**EXERCISE BRIEF**: Reproduce the data word for word, starting at the line that contains "like 140 (mph)." and stopping after the line that contains "Response: 50 (mph)".

**RAW DATA**:
=== Begin Enclosure ===
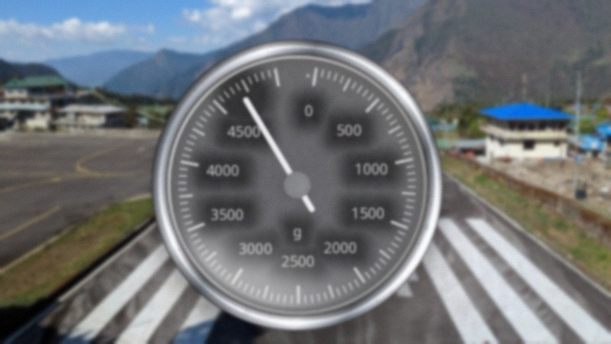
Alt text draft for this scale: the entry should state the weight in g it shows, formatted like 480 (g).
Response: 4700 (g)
=== End Enclosure ===
=== Begin Enclosure ===
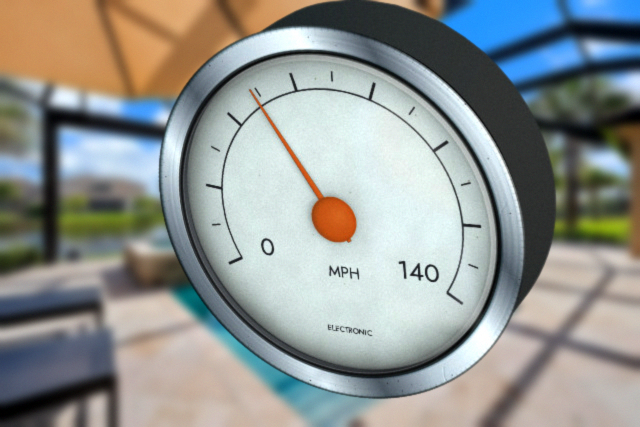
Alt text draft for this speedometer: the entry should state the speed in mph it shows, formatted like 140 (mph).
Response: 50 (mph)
=== End Enclosure ===
=== Begin Enclosure ===
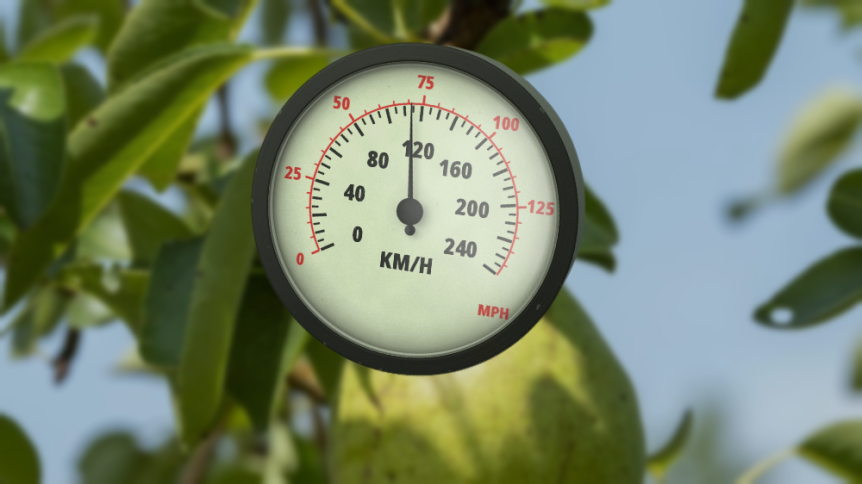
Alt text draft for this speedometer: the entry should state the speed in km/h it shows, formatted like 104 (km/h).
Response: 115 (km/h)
=== End Enclosure ===
**ANSWER SPACE**:
Alt text draft for this speedometer: the entry should state the speed in mph it shows, formatted like 140 (mph).
Response: 50 (mph)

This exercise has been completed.